Jenkins Docker Workflow plugin - A look inside `inside()`

First posted on: 2019/11/26

Last modified: 2019/11/26,c5ed52b

Categories: infrastructure

Introduction

The docker workflow plugin enables leveraging Docker containers for CI/CD workflows in Jenkins. There are two broad patterns one would generally use containers in their CI/CD environment. The first would be as “side car” containers - these are containers which run alongside your tests/other workflow and provide services such as a database server, memory store and such. The second would be as base execution environments for the tests/builds. The documentation for the plugin explains these two patterns and how to achieve either using Jenkins workflow plugin.

The goal of this post is to discuss a bit about how the second workflow works.

How does inside() work?

This is how inside() is implemented by Jenkins, given a docker image, user/image:version:

  1. Start a docker container in daemonized mode from user/image:version passing cat as the command to execute
  2. (1) will ensure that the container stays running since that’s how cat works (waits for input)
  3. Now that the execution environment is ready, the build/test commands are then executed

(1) would roughly translate to the docker command, docker run -t -d user/image:version ... cat and (3) would roughly translate to docker exec -t <docker container id above> .. commands.
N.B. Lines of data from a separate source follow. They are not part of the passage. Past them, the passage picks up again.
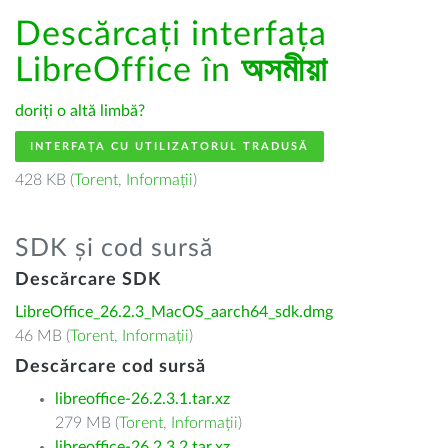
Descărcați interfața
LibreOffice în
অসমীয়া
doriți o altă limbă?
INTERFAȚA CU UTILIZATORUL TRADUSĂ
428 KB (
Torent
,
Informații
)
SDK și cod sursă
Descărcare SDK
LibreOffice_26.2.3_MacOS_aarch64_sdk.dmg
46 MB (
Torent
,
Informații
)
Descărcare cod sursă
libreoffice-26.2.3.1.tar.xz
279 MB (
Torent
,
Informații
)
libreoffice-26.2.3.2.tar.xz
For the curious, the source code for this is here

inside() and ENTRYPOINT

Let’s say the docker image you specify to inside() defines an entrypoint. What happens then? cat is specified as an argument to the entrypoint. So unless, your entrypoint can execute the cat program successfully, your container will never start successfully. The error in your CI build will be something like:

java.io.IOException: Failed to run top '80e56ee23982149fa484429af94fb70c1f63245bbf4fac265fe0a2f972dc16f5'. Error: 
Error response from daemon: Container 80e56ee23982149fa484429af94fb70c1f63245bbf4fac265fe0a2f972dc16f5 is not running

After (1) above is run, Jenkins runs the equivalent of the docker top command (source code reference) to find out the processes that are running and check if there is a process running the cat command. If there is none or there is an error otherwise, the build is aborted. Hence the above error that it failed to run top inside the container.
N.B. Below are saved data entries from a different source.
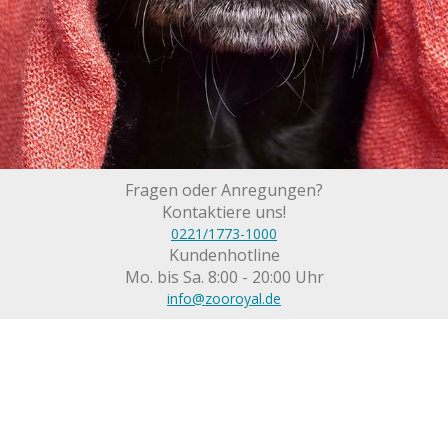
Fragen oder Anregungen?
Kontaktiere uns!
0221/1773-1000
Kundenhotline
Mo. bis Sa. 8:00 - 20:00 Uhr
info@zooroyal.de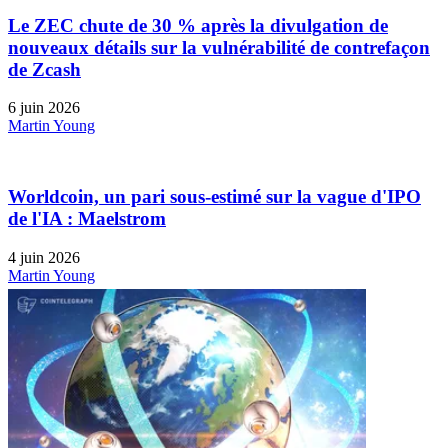
Le ZEC chute de 30 % après la divulgation de
nouveaux détails sur la vulnérabilité de contrefaçon
de Zcash
6 juin 2026
Martin Young
Worldcoin, un pari sous-estimé sur la vague d'IPO
de l'IA : Maelstrom
4 juin 2026
Martin Young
Thus, if you are not sure about whether there is an ENTRYPOINT defined or not, we can disable the entrypoint using, --entrypoint=''. Thus, our inside() statement will look something like this:

docker.image('user/image:version').inside("""--entrypoint=''""") {
}

The above will result in the following docker command for step (1) above:

docker run -d -t --entrypoint='' user/image:version cat

Conclusion

Hopefully this post helps somebody else when you are furiously trying to figure out what’s going on. I know it will certainly help me. To learn about docker’s ENTRYPOINT (and CMD), this post should be useful. Jenkins isn’t my favorite CI solution, but at least I can if I wish to figure out what’s going on since it’s open source.